Translating the language of the Third Reich was draining, says Karin Doerr.

Photo by Andrew Dobrowolskyj


by Frank Kuin

Compiling and translating the language of the German Nazis — a vocabulary rife with terms like “race defilement” and “extermination” — has been a draining experience for Karin Doerr, who teaches German at Concordia.

Doerr has co-authored the newly published Nazi German: An English Lexicon of the Language of the Third Reich, a comprehensive dictionary of the words and phrases used by the Nazis during their 12 years in power (1933-1945), which culminated in the Second World War and the Holocaust.

Together with Robert Michael, a professor of European history at the University of Massachusetts Dartmouth, Doerr has gathered 6,500 Nazi words and phrases, and provided literal English translations and definitions as well as brief explanations of their often hidden meanings.

For instance, the word Umsiedlung, which literally means “resettlement,” was also used evasively to refer to the forced deportation of Jews to ghettos and then to death camps in Eastern Europe, Doerr explained.

“This whole subject is not easy to deal with on a prolonged basis,” said Doerr, a German native who has lived in Montreal for 25 years, of her submersion into an often-coded language of deceit and destruction.

Still, she felt the Nazi vocabulary had to be systematically compiled. “It’s a chapter of the German language,” she said. “A negative chapter, yes, but history demands that you have access to this type of language.”

Surprisingly, Nazi German is the first dictionary of its kind to translate the Nazi vocabulary into contemporary English (there have been German-German lexicons). Published by Greenwood Press in the U.S. and England, it is intended primarily as a reference guide for researchers.

“We found that there was no sufficient English dictionary that explained, especially to the English-speaking researcher, all the terminology pertaining to that era,” Doerr said.

Indeed, she has found that English-speaking researchers often throw Nazi German phrases into their texts without properly explaining their meaning. For instance, she recently came across the word Sonderbehandlung in an English work, neither translated nor explained.

Literally, Sonderbehandlung means “special treatment,” but in German concentration camps, it meant torture and execution.

“This kind of Nazi jargon creeps into scholarship,” Doerr said, “but you can’t just use it as if everyone knows. You have to convey to the reader what it meant, and be very clear about it.

“With a dictionary like this, it becomes very easy to verify what phrases and abbreviations mean. It shows how this language should be used today in scholarship.

“It will be useful to round out our understanding of these terrible years and to even thwart Holocaust deniers,” she added.
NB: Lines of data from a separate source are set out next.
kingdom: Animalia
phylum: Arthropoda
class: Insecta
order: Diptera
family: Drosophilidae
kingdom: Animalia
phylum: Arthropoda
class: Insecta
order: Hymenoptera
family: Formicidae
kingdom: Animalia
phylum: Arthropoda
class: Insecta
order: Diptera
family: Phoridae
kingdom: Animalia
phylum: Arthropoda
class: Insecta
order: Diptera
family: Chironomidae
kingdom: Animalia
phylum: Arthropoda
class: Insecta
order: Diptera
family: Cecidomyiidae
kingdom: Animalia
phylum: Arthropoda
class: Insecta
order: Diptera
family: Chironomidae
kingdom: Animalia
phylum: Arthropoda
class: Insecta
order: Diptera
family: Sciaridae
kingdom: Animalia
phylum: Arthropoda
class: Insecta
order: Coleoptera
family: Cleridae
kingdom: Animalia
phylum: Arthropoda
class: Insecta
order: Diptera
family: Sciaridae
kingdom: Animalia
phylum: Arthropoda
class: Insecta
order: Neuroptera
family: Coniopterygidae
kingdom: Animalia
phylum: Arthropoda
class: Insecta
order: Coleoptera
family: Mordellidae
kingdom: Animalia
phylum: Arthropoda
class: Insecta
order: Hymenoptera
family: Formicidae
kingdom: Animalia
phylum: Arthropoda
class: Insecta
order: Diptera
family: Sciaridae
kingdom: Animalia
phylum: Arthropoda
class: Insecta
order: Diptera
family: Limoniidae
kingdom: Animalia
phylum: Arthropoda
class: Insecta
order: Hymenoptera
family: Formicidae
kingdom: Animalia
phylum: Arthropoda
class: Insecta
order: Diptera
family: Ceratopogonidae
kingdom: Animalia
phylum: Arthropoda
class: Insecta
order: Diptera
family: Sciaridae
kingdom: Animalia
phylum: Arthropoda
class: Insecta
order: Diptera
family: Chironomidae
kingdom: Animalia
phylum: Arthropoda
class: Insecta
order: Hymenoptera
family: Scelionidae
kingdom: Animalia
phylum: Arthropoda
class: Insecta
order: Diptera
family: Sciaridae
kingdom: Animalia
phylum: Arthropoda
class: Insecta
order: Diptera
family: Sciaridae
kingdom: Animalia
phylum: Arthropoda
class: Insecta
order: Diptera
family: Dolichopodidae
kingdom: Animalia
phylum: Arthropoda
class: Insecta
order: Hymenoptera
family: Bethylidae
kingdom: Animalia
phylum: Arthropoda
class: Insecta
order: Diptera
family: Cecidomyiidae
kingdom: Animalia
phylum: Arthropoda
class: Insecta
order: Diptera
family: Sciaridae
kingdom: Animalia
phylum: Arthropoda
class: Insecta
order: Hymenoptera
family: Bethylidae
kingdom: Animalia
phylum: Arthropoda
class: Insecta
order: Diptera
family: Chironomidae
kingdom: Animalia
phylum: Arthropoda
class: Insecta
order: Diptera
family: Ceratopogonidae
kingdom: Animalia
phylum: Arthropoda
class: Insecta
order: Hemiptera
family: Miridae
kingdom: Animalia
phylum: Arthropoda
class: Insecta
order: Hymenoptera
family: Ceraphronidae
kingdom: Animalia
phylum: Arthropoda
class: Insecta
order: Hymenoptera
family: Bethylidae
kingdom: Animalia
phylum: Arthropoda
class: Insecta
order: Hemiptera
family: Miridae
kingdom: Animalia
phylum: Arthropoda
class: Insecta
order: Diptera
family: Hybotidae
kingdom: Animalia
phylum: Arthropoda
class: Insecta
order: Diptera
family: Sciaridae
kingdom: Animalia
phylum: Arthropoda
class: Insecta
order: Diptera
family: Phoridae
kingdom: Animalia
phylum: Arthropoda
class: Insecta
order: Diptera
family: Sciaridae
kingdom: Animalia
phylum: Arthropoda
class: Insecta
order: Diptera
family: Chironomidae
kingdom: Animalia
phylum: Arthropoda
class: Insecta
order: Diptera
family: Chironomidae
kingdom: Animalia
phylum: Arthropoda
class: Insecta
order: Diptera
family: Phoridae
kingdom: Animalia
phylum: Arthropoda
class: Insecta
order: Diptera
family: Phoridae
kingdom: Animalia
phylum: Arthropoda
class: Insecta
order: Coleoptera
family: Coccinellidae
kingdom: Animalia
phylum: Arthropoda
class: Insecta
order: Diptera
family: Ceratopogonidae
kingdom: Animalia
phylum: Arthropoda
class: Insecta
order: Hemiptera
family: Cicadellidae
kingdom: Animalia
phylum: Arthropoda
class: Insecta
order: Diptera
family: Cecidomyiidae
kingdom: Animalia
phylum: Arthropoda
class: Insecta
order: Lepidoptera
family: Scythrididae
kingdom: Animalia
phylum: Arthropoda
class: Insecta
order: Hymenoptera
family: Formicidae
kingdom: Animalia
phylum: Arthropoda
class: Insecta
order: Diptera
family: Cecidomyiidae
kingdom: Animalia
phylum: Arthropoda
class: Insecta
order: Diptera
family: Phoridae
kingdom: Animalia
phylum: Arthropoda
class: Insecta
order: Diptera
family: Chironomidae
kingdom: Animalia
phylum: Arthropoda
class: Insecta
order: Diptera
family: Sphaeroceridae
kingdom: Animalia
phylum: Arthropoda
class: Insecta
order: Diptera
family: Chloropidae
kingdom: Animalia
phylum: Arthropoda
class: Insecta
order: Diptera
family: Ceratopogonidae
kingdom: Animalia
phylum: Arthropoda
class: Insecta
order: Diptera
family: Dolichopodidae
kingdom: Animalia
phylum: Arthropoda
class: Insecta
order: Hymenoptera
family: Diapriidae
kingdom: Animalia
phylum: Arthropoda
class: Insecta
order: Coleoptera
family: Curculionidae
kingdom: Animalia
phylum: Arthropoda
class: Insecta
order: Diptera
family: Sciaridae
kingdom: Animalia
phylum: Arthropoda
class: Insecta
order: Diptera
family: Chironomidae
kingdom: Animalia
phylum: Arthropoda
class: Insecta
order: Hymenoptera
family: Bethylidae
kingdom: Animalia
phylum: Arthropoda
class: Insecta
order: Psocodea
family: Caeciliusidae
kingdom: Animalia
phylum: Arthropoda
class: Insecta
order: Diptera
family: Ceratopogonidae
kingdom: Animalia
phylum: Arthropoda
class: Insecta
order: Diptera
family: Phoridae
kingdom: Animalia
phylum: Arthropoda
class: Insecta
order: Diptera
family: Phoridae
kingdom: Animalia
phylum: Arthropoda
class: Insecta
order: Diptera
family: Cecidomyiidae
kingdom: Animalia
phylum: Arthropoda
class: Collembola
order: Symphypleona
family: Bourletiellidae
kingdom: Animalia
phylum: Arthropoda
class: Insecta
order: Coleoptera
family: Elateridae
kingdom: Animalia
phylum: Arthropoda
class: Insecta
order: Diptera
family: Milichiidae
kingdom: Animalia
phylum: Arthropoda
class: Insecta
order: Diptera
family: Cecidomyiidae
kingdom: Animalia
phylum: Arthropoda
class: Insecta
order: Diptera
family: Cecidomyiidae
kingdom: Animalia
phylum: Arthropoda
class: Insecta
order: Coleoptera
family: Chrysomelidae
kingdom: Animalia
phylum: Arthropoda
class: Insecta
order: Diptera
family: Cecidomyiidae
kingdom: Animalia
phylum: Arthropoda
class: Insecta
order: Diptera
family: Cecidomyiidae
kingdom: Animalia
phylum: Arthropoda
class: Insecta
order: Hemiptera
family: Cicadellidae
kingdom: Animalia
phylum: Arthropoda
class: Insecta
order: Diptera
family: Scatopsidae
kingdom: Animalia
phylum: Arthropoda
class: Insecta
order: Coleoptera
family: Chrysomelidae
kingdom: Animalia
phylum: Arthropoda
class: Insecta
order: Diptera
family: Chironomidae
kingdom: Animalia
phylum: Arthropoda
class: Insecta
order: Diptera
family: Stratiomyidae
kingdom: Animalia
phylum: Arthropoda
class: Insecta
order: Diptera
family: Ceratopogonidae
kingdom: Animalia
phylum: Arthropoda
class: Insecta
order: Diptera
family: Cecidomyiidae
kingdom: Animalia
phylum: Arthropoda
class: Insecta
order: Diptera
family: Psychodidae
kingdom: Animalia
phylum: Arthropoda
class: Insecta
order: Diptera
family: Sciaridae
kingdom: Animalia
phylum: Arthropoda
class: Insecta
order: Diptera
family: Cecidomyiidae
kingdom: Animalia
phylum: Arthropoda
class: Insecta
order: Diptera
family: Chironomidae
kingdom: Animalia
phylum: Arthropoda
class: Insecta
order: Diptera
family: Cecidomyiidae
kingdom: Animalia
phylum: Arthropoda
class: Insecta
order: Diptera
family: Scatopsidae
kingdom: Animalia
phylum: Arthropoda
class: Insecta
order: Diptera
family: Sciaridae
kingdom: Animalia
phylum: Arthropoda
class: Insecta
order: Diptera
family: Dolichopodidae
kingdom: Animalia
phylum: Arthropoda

“We had to be very careful not to perpetuate the tone and the language of that time,” Doerr said. “Nazi terminology is a very harsh language. We did not want to reiterate the viewpoint of people who used this language to deny others their status as humans.”

Thus, literal translations were used, as well as explanations in contemporary English, which “rendered it in a more compassionate tone,” she said.

The term Vernichtung (extermination) is an example. “Today, we do not speak of the extermination of people,” Doerr explained. “We say people were murdered.”

Thus, the dictionary entry reads: Vernichtung. Destruction, eradication, extermination. Intention of Nazi Germany to murder all Jews. In this sense, the work is also meant to be a linguistic monument to the victims.

Not all terms in the dictionary are directly related to the genocide, though. Extracted from years of reading as well as interviews with Holocaust survivors, they include terms and phrases used by the military and the Nazi government, as well as by the general population.

“What becomes apparent is that the genocidal component touched every aspect of German life,” Doerr said.

A book launch of Nazi German: An English Lexicon of the Language of the Third Reich will be held by Concordia’s Simone de Beauvoir Institute, of which Karin Doerr is an active member, on Tuesday, March 19, between 5 and 7 p.m., at Samuel Bronfman House, 1590 Dr. Penfield (corner Cote des Neiges).